■ INFORMATION GIVEN:
.....

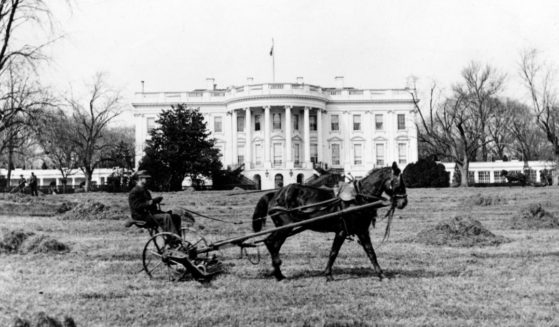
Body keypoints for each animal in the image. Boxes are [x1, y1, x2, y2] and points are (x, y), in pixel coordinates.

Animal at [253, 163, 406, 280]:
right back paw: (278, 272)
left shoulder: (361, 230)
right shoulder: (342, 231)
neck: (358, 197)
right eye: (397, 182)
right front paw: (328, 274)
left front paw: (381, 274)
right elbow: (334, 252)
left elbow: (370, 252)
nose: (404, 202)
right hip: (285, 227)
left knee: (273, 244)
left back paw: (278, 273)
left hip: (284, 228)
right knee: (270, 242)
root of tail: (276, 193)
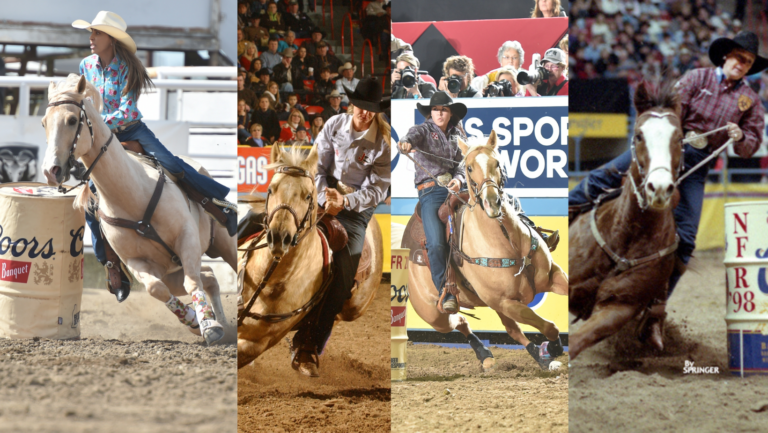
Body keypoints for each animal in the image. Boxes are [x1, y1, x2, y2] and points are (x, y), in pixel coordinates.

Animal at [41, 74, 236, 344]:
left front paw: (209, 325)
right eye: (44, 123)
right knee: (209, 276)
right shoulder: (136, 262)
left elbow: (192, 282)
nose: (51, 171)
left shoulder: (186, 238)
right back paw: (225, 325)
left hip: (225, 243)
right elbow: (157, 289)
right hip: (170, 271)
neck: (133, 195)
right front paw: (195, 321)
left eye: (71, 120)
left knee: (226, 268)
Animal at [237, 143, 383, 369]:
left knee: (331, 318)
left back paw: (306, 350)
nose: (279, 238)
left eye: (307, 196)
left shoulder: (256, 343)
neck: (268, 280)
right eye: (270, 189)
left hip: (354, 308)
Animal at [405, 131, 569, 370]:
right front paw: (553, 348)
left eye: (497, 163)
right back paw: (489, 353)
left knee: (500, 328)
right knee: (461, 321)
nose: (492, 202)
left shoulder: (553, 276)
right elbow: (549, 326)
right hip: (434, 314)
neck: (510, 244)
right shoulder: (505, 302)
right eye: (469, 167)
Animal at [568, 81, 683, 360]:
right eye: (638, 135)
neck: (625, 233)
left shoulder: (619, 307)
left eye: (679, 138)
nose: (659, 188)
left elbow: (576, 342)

.....

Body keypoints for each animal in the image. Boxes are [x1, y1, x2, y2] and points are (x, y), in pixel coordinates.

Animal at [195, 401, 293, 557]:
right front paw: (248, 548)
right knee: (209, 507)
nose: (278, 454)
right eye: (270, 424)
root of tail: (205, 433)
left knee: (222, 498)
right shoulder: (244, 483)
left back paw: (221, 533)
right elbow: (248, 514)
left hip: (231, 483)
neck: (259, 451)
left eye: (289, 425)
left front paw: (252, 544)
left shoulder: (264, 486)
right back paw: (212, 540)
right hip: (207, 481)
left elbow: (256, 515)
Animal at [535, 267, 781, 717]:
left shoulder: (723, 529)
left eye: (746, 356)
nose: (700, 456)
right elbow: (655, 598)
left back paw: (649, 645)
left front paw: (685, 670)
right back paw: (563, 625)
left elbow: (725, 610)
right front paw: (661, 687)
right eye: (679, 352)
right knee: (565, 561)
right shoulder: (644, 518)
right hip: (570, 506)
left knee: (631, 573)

.....

■ EXERCISE DESCRIPTION:
Copy every line above in which the string "knee" shows up.

■ ANSWER FOR THE TASK:
left knee: (273, 244)
right knee: (270, 242)
right knee: (209, 276)
left knee: (226, 268)
left knee: (331, 318)
left knee: (500, 328)
right knee: (461, 321)
right knee: (209, 507)
left knee: (222, 498)
right knee: (565, 561)
left knee: (631, 573)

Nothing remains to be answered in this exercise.